Kennedy disagrees with Sotomayor on court’s power

Published March 28, 2012 4:00am ET



Supreme Court Justice Anthony Kennedy, regarded as the swing-vote in the Obamacare hearing, disagreed with his more liberal colleague, Justice Sonia Sotomayor, when she was making an argument against overturning the entire health care bill.

The disagreement hinged on the question of what would be a greater act of judicial activism: overturning all of Obamacare, or simply overturning the individual mandate and leaving the rest of the law in place.

“Why don’t we let Congress fix it?” Sotomayor asked, referring to what would remain of Obamacare without the individual mandate. 

Justice Antonin Scalia and attorney Paul Clement suggested that “legislative inertia” would prevent a repeal or substantial overhaul of Obamacare, but  Sotomayor turned that argument against Clement. She argued that the Supreme Court should not decide to overturn the whole law just because the court doubts that Congress would do a good job of fixing the part of Obamacare.

Sotomayor suggested that such a reason for repealing the bill would amount to judicial activism.  “Are you suggesting that we should take on more power to the Court?” she interjected. “Because Congress would choose to take one path rather than another. That’s sort of taking onto the Court more power than one I think would want.”

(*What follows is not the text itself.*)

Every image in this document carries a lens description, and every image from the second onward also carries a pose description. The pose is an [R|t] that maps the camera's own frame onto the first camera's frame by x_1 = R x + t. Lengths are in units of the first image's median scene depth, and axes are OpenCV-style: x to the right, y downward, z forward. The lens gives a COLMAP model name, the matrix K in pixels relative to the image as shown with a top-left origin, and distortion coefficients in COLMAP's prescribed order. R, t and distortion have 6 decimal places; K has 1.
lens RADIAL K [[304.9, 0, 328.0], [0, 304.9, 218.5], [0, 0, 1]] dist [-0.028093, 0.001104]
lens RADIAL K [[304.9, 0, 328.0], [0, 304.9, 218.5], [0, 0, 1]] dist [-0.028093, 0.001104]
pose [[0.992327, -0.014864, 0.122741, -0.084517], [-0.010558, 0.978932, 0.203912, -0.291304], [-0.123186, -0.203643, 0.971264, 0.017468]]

When Deputy Solicitor General Edwin Kneedler repeated that idea later in the oral argument, Kennedy rejected the position. “When you say judicial restraint, you are echoing the earlier premise that it increases the judicial power if the judiciary strikes down other provisions of the Act,” Kennedy said, before continuing his counterargument:

“I suggest to you it might be quite the opposite. We would be exercising the judicial power if one Act was — one provision was stricken and the others remained to impose a risk on insurance companies that Congress had never intended. By reason of this Court, we would have a new regime that Congress did not provide for, did not consider. That, it seems to me, can be argued at least to be a more extreme exercise of judicial power than to strike — than striking down the whole.”

It can be dangerous to read too much into a justice’s comments during oral arguments, but that line of reasoning suggests that the swing voter on this case — who expressed deep skepticism about the individual mandate yesterday — leans toward overturning the entire law in the event that the mandate is found to be unconstitutional.